Piacevole – dopo le prime battute della kermesse tedesca – è stato anche avere conferma che i calciatori, sempre più spesso, varcano i confini della loro bolla dorata, prendono posizione e si sentono liberi di esprimere la propria opinione su quanto accade nel mondo, attorno a loro. Esemplare è il caso di Marcus Thuram e Kylian Mbappé, che si sono detti preoccupati per la piega politica che sta prendendo il loro Paese, vale a dire la Francia, alla luce dei risultati delle Europee e in vista delle prossime due tornate elettorali nazionali.

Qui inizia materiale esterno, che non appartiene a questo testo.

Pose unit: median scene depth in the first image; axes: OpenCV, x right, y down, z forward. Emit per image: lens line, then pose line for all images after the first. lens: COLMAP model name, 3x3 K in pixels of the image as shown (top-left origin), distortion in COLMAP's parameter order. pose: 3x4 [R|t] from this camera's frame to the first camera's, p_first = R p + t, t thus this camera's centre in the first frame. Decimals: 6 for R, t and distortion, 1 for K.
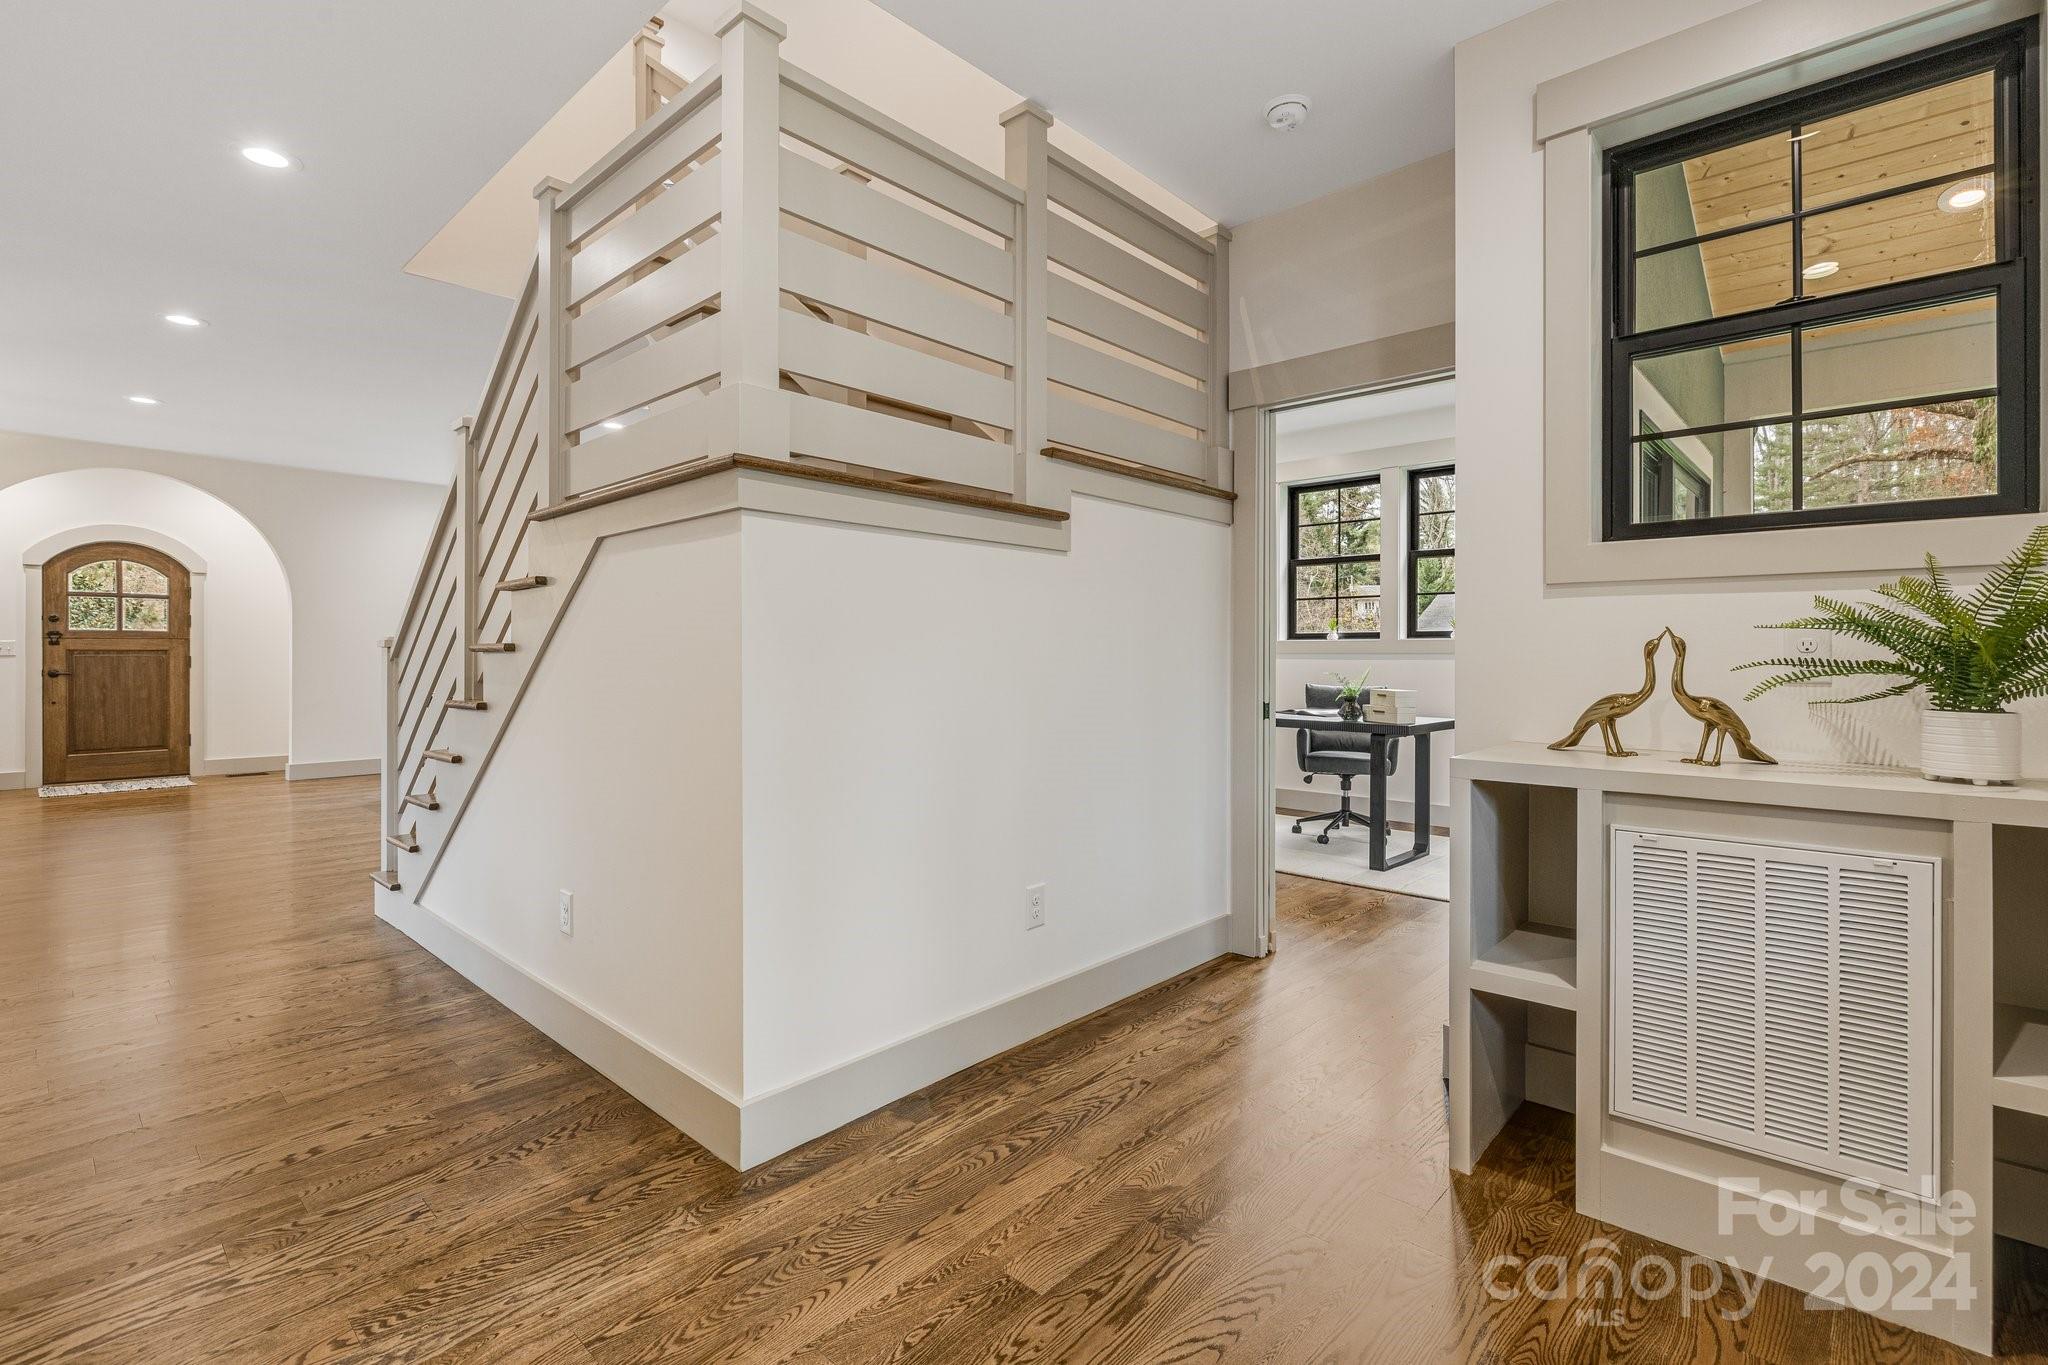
lens RADIAL K [[958.3, 0, 1024.6], [0, 958.3, 661.6], [0, 0, 1]] dist [-0.004156, 0.000842]
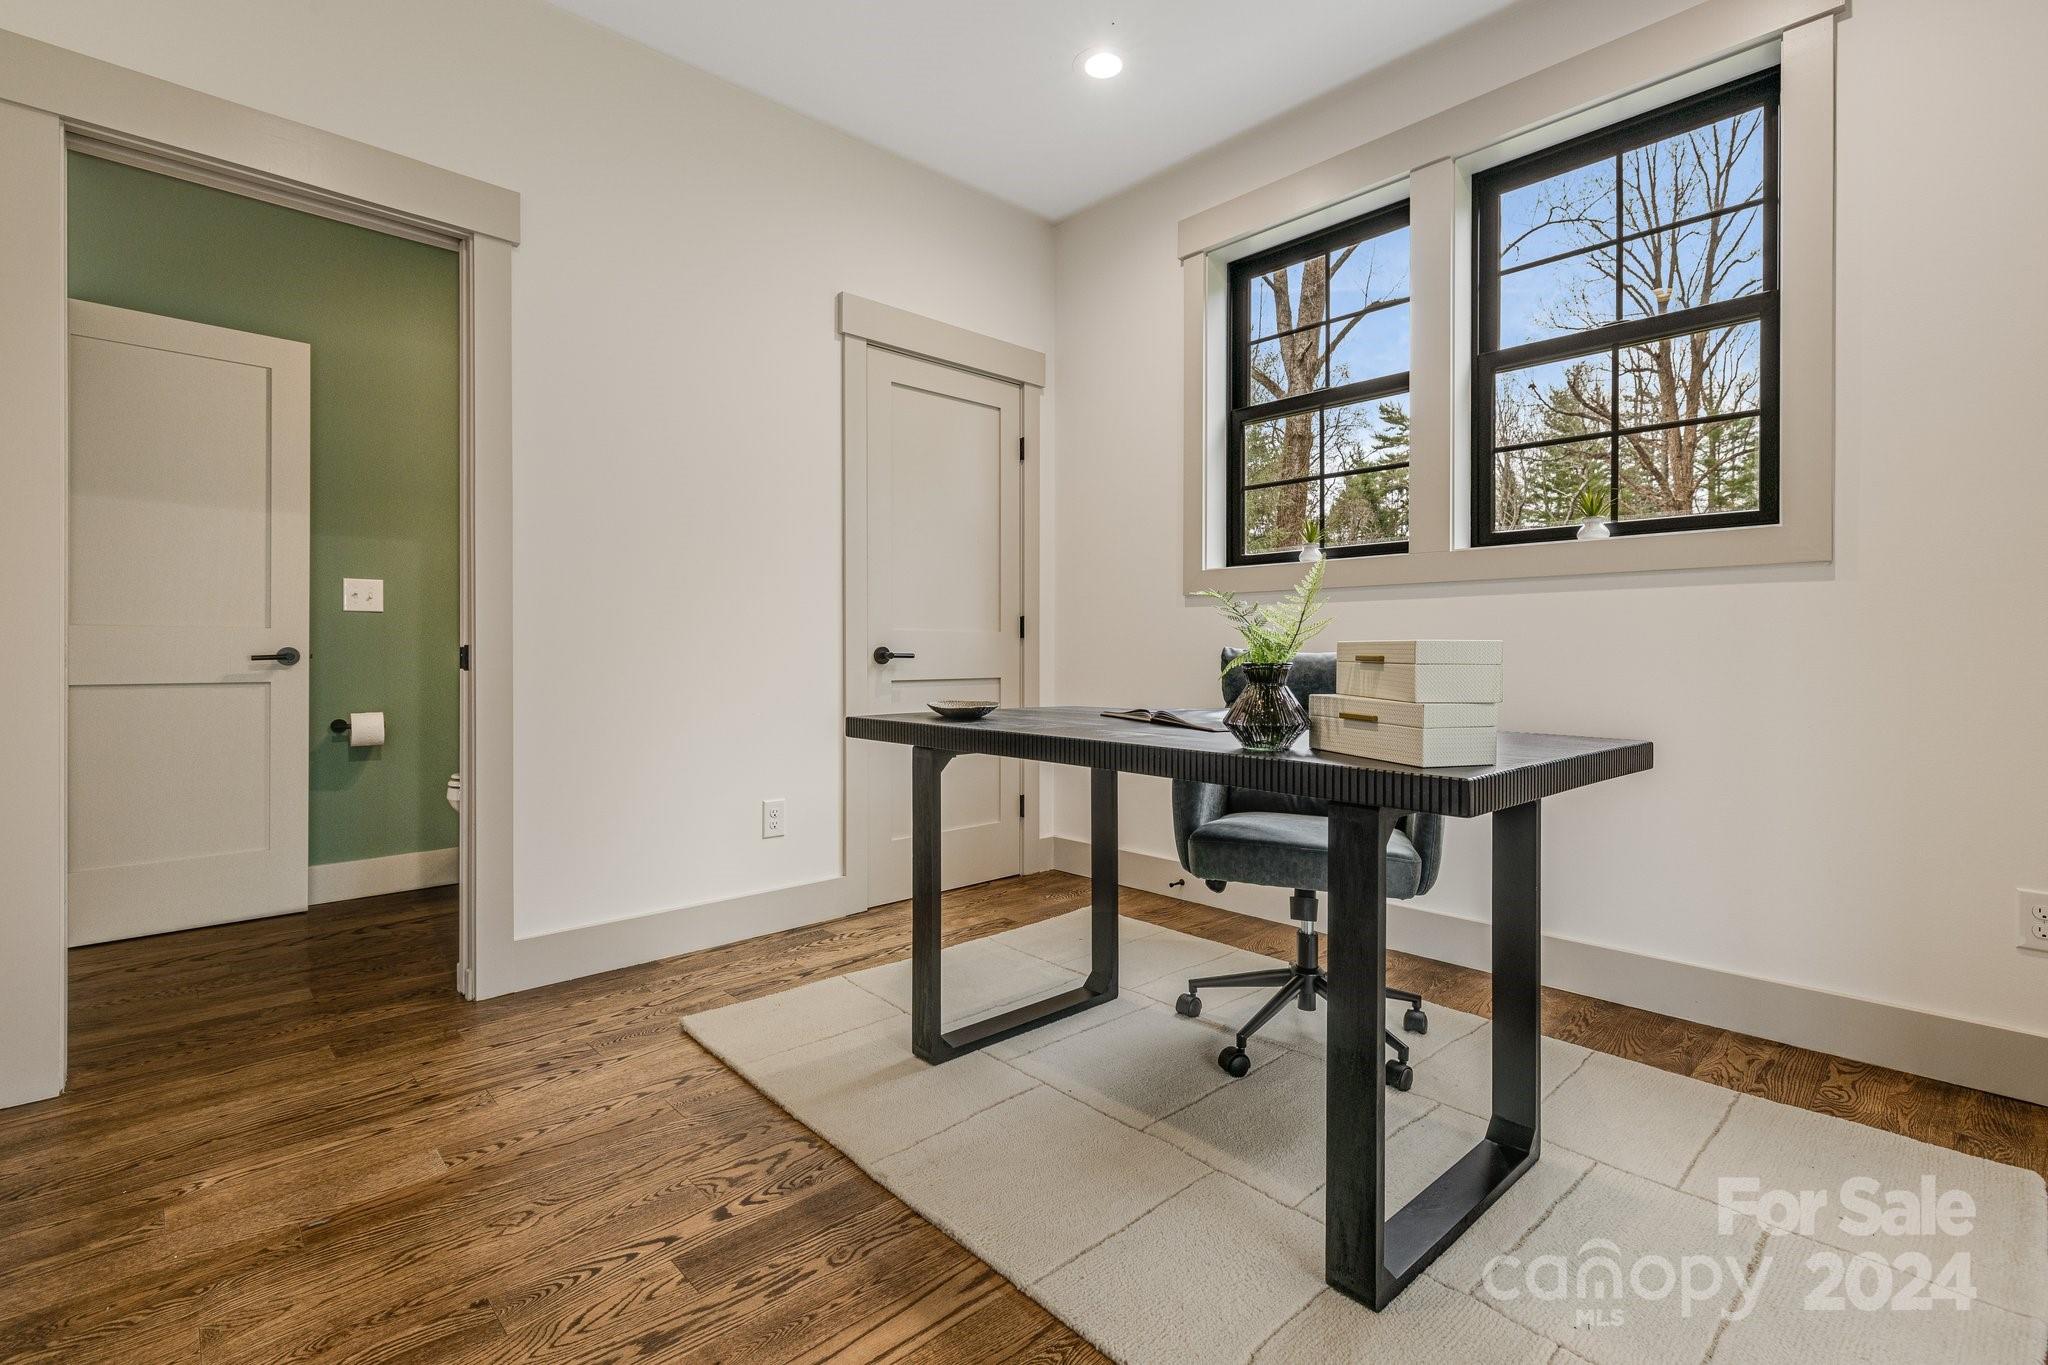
lens RADIAL K [[938.5, 0, 1022.9], [0, 938.5, 656.4], [0, 0, 1]] dist [0.001390, 0.000209]
pose [[0.997666, -0.001073, -0.068270, 0.246895], [0.001232, 0.999997, 0.002283, 0.028275], [0.068267, -0.002362, 0.997664, 0.613483]]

Parole che hanno suscitato le reazioni piccate di alcuni esponenti dei partiti di destra, timorosi che certe esternazioni di personaggi così famosi possano spostare gli equilibri alle urne. Ed è dopotutto abbastanza normale: ognuno, del resto, cerca di tirare acqua al proprio mulino. Meno comprensibile è invece che alcune censure alle esternazioni di Mbappé e Thuram giungano proprio da certi loro colleghi calciatori, secondo i quali coloro che tirano calci al pallone dovrebbero occuparsi soltanto del proprio lavoro, senza pensare troppo al resto, senza farsi insomma un’idea personale sul contesto in cui vivono. O al limite, se proprio un’idea vogliono farsela, che se la tengano ben stretta per sé.
È il caso, ad esempio, dei giocatori della Nazionale italiana che – interrogati sul tema in conferenza stampa – imboccati dai loro dirigenti hanno ribadito che parlare di politica non rientra fra i loro compiti. E lo stesso ha fatto anche il portiere spagnolo Unai Simon, secondo il quale – e si fatica a crederci – Mbappé avrebbe sbagliato a esprimere le sue idee perché «… noi calciatori abbiamo troppa influenza, e di certe cose ritengo che non dovremmo parlare». Secondo logica, dovrebbe essere proprio il contrario, ma è pur vero che, finché permane un minimo di libertà, tutti hanno il diritto di dire ciò che vogliono.